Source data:
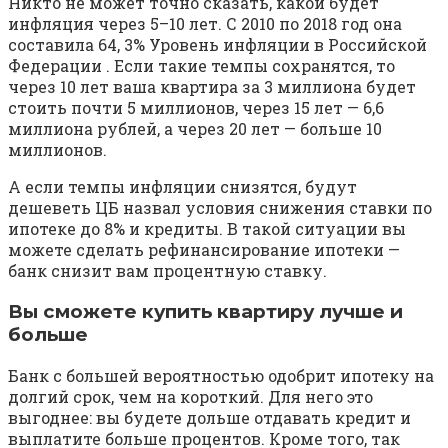
Никто не может точно сказать, какой будет
инфляция через 5–10 лет. С 2010 по 2018 год она
составила 64, 3% Уровень инфляции в Российской
Федерации . Если такие темпы сохранятся, то
через 10 лет ваша квартира за 3 миллиона будет
стоить почти 5 миллионов, через 15 лет — 6,6
миллиона рублей, а через 20 лет — больше 10
миллионов.
А если темпы инфляции снизятся, будут
дешеветь ЦБ назвал условия снижения ставки по
ипотеке до 8% и кредиты. В такой ситуации вы
можете сделать рефинансирование ипотеки —
банк снизит вам процентную ставку.
Вы сможете купить квартиру лучше и
больше
Банк с большей вероятностью одобрит ипотеку на
долгий срок, чем на короткий. Для него это
выгоднее: вы будете дольше отдавать кредит и
выплатите больше процентов. Кроме того, так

TASK ITEM: Leaving the images behind, set down every entry word for word.

SOLVED EXERCISE:
Никто не может точно сказать, какой будет
инфляция через 5–10 лет. С 2010 по 2018 год она
составила 64, 3% Уровень инфляции в Российской
Федерации . Если такие темпы сохранятся, то
через 10 лет ваша квартира за 3 миллиона будет
стоить почти 5 миллионов, через 15 лет — 6,6
миллиона рублей, а через 20 лет — больше 10
миллионов.
А если темпы инфляции снизятся, будут
дешеветь ЦБ назвал условия снижения ставки по
ипотеке до 8% и кредиты. В такой ситуации вы
можете сделать рефинансирование ипотеки —
банк снизит вам процентную ставку.
Вы сможете купить квартиру лучше и
больше
Банк с большей вероятностью одобрит ипотеку на
долгий срок, чем на короткий. Для него это
выгоднее: вы будете дольше отдавать кредит и
выплатите больше процентов. Кроме того, так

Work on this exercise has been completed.